• Text:
▽
Bei der Verpackung verzichten wir auf Aluminium und nutzen nur sortenreines Plastik, damit man sie recyceln kann. Außerdem haben wir die erste Alrighty Rösterei in München eröffnet, wo mit einer bisher einmaligen, ressourcenschonenden Energieversorgung der Röster der Fokus ganz klar auf Innovation und Nachhaltigkeit liegt. Gleichzeitig ist die Rösterei ein Café und eine Eventlocation, wo in regelmäßigen Abständen Veranstaltungen rund um das Thema Kaffee stattfinden. Wir wollen gemeinsam die Branche positiv verändern, dabei Spaß haben und aufklären – ohne erhobenen Zeigefinger.

Eine Marke, die Spaß macht

Munich Startup: Was ist Eure Gründungsstory?
△
• Deine Anweisungen: Bitte beantworte anhand des Textes: In welcher Stadt wurde die erste Alrighty Rösterei eröffnet?

• Ausgelesene Einträge:
▽
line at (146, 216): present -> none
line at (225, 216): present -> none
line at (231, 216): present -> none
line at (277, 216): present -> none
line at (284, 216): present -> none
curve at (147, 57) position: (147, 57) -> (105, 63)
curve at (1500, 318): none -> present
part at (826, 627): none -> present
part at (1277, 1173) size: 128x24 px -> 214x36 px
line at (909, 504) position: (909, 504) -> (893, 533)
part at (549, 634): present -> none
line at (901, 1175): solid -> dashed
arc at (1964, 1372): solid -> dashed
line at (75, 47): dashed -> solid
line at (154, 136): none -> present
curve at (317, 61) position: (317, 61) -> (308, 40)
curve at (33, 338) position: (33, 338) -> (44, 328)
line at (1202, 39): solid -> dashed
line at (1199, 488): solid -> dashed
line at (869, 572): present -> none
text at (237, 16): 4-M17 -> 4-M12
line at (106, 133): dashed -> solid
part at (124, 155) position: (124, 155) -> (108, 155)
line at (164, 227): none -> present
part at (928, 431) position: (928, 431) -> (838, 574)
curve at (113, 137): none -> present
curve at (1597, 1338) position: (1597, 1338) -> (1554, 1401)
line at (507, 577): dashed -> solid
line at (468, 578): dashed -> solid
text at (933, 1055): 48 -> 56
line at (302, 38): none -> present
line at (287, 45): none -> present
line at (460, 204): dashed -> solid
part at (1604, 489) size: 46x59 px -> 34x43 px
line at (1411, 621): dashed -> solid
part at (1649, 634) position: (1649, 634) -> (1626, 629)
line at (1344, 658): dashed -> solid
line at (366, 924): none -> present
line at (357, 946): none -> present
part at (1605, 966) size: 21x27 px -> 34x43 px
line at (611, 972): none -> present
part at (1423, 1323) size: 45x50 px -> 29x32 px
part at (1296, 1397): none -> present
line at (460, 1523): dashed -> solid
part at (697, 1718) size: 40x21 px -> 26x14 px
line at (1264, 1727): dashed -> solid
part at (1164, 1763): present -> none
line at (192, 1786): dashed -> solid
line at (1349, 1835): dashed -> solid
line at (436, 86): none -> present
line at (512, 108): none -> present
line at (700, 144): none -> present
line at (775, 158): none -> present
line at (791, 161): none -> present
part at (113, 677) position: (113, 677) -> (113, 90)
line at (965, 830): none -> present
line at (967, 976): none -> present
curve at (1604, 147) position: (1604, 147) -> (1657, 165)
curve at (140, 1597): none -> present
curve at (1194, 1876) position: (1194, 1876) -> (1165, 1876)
△
• Erledigte Aufgabe: In München.